Andy though wanted to prevent this from happening in the future (as if I had a purposeful desire to repeat that horrendous, scary situation again). “Next time,” he told me, “give me more time, like fifteen minutes.”
Me: “Is that like ‘Fifteen minutes, check and see?'”
Andy, unamused: “No. That’s like ‘Fifteen minutes, check and pee.'” Clearly, after holding my hand to literally guide me to the female’s bathroom, he was in no humorous mood. I, on the other hand, couldn’t have been happier! Not only that but I dug into my satchel half a second later and found these English candies: Fruit Pastilles. They are addictive. Picture crack but waaay more serious, people. The rest of my England trip absolutely was based on where I could eat more Fruit Pastilles.

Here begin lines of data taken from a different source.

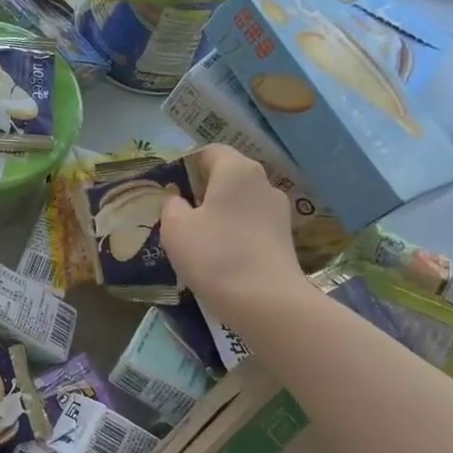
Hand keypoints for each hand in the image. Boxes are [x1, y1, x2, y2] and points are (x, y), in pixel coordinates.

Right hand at [162, 145, 303, 322]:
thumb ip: (172, 205)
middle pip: (227, 175)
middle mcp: (263, 182)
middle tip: (178, 212)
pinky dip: (233, 231)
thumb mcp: (175, 227)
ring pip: (240, 201)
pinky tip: (219, 254)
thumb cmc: (214, 254)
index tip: (168, 186)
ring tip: (197, 236)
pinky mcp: (284, 237)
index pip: (210, 151)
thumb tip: (179, 200)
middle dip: (202, 189)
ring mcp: (278, 211)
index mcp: (236, 169)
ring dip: (219, 212)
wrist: (265, 301)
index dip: (186, 163)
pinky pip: (251, 224)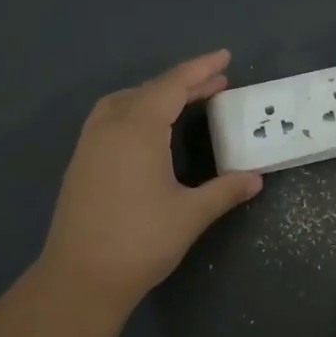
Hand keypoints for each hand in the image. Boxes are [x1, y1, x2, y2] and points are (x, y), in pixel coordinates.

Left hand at [37, 51, 262, 312]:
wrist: (80, 279)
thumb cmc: (140, 242)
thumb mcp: (191, 214)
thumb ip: (225, 190)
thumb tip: (255, 178)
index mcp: (138, 130)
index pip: (173, 86)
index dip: (200, 69)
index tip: (224, 57)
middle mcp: (110, 127)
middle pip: (149, 90)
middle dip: (184, 83)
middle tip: (217, 83)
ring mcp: (90, 145)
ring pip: (124, 101)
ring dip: (155, 94)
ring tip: (183, 100)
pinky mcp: (80, 164)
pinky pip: (109, 118)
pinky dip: (135, 110)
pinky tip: (147, 131)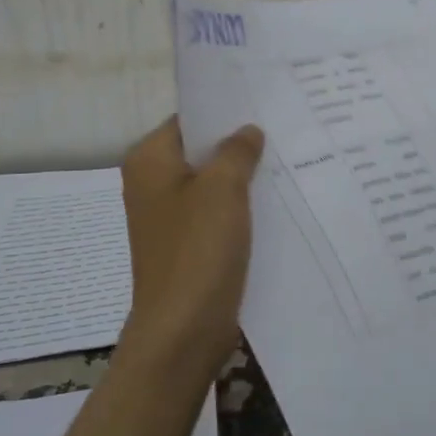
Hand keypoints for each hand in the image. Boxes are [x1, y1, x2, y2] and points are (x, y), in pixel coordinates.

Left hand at [118, 116, 264, 382]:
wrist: (183, 330)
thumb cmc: (197, 249)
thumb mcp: (223, 188)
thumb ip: (237, 151)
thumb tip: (247, 131)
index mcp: (149, 161)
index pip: (189, 119)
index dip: (225, 112)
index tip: (264, 104)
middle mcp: (152, 183)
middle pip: (200, 151)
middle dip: (238, 144)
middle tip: (283, 130)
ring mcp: (169, 217)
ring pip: (212, 183)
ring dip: (243, 177)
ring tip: (286, 161)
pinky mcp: (187, 244)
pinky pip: (216, 213)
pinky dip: (240, 206)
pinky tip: (275, 201)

Onward we continued, in my bright and bubbly state, to see the queen!
Of course, we couldn’t really see the queen but seeing where she lived — in gorgeous Buckingham Palace — was enough. One thing that surprised me was that the palace is literally in the middle of London’s busy streets and her front yard was made up entirely of little brown pebbles. Andy said she has large gardens in the back, but I guess I thought a queen would want to have major landscaping and not rocks in her front yard.

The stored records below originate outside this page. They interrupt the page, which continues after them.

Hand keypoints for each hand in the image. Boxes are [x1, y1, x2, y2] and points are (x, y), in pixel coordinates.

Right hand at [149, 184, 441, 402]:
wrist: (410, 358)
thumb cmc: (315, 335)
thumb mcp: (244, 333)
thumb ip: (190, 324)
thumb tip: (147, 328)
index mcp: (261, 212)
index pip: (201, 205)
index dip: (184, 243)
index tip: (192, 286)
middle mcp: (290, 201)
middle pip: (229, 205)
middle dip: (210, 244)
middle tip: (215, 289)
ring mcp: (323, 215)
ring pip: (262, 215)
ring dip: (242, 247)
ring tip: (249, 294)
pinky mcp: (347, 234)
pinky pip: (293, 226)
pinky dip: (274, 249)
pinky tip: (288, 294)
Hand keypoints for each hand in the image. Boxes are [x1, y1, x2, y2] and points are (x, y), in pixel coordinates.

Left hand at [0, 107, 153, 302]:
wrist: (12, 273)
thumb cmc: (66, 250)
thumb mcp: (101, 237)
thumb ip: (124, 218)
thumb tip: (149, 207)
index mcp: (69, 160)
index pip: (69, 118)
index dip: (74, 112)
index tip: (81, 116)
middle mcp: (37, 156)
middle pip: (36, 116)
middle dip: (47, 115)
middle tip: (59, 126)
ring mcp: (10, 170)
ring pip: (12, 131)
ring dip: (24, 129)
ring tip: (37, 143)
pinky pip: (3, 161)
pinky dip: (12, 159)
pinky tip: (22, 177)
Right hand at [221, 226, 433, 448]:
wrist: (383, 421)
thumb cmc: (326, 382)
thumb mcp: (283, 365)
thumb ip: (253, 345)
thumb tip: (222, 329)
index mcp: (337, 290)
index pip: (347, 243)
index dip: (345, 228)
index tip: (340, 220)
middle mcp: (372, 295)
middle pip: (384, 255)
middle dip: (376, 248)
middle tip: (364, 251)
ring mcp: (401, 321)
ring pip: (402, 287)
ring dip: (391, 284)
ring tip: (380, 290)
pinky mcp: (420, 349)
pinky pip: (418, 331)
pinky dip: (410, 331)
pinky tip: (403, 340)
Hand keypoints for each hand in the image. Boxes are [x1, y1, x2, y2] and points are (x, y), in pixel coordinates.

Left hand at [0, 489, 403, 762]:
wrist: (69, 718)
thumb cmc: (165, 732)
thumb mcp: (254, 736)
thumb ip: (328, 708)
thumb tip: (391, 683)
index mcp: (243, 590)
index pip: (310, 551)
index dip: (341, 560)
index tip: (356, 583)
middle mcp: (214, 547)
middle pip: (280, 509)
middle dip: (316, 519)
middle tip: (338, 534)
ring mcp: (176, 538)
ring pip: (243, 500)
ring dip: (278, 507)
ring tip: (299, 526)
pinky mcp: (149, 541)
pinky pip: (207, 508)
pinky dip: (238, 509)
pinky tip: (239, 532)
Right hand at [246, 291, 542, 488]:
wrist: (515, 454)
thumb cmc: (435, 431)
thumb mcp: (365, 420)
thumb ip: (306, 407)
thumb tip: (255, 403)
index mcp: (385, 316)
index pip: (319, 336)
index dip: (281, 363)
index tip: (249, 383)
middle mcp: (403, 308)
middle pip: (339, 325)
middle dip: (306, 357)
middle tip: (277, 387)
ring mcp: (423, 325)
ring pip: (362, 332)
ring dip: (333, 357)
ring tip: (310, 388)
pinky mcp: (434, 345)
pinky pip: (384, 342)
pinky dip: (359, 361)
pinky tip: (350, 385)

After, we went to venture into the heart of London. On the way, we passed monuments to remember those lost in World War One. Andy told me people put poppy wreaths out in honor of those who passed because that blood-red flower was the first to come up on the battlefield. Now, poppies signify not only World War One but all wars the British empire was involved in and all the lives lost.

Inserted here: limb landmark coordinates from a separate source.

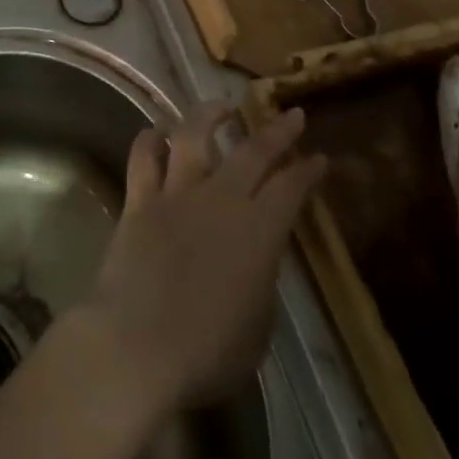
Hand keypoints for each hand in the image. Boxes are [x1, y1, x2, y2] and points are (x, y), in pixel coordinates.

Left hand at [76, 104, 326, 418]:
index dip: (308, 171)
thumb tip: (254, 260)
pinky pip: (143, 157)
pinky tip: (158, 132)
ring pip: (194, 136)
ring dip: (209, 115)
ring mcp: (177, 194)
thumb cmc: (208, 352)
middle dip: (276, 131)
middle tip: (291, 115)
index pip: (291, 190)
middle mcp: (221, 200)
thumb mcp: (258, 327)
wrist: (139, 345)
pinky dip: (150, 139)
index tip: (319, 157)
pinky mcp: (139, 200)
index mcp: (259, 233)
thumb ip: (260, 282)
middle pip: (253, 153)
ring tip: (221, 106)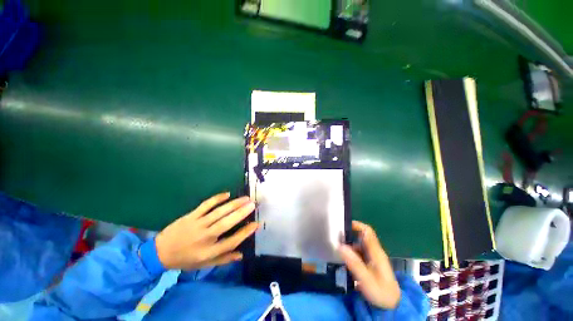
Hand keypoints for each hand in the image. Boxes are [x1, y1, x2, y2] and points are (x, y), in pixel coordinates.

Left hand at [155, 192, 257, 269]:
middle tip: (253, 204)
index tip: (256, 224)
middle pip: (226, 223)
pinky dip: (217, 198)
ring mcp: (197, 224)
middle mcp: (205, 237)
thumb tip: (241, 255)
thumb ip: (224, 259)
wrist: (160, 252)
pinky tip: (227, 194)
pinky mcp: (191, 215)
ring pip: (219, 212)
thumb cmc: (185, 259)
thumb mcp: (204, 264)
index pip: (232, 241)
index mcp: (209, 252)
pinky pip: (206, 205)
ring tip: (245, 198)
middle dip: (241, 213)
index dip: (245, 232)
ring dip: (234, 204)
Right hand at [338, 221, 400, 308]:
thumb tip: (340, 246)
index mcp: (376, 252)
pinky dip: (350, 253)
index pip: (367, 231)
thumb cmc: (381, 292)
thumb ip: (354, 263)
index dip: (356, 225)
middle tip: (335, 238)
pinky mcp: (370, 264)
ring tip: (336, 248)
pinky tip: (343, 259)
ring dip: (348, 245)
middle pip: (361, 237)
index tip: (343, 225)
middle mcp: (374, 252)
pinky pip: (358, 253)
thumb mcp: (366, 279)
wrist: (392, 306)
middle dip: (348, 235)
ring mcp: (372, 258)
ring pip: (359, 245)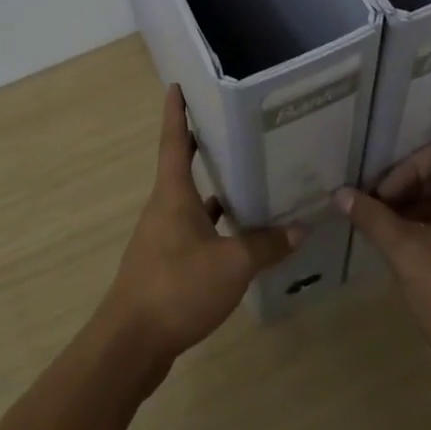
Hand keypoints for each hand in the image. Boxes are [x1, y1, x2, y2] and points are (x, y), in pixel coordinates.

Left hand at [97, 85, 300, 367]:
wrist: (131, 343)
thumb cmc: (177, 288)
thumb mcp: (231, 264)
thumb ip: (265, 245)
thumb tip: (299, 227)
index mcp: (172, 195)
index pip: (174, 142)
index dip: (176, 112)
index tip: (177, 85)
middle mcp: (163, 209)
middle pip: (182, 169)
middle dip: (203, 148)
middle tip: (232, 129)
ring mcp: (161, 238)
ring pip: (191, 204)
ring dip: (214, 192)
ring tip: (249, 181)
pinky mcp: (165, 266)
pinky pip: (194, 233)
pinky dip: (215, 229)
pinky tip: (240, 238)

Then, there was a beautiful park . . .Horse Guard Parade, the site where the changing of the guard takes place,
and in the heart of London, we found stunning Big Ben and Houses of Parliament, London Eye, and Westminster Abbey.Overall, London held many over-the-top delights and boasted of everything from modern fast cars to elegant historic buildings. I didn’t think I would be charmed by London as I’m not much of a city girl, but I was won over. She’s a flirty city that draws you in and keeps you intrigued. Yet, what I loved most was exploring all she offered with Andy. Time seemed to expand and we were able absorb each moment, appreciate where we were together and enjoy that time so much so that that night, I went to bed full — not of food this time but of love.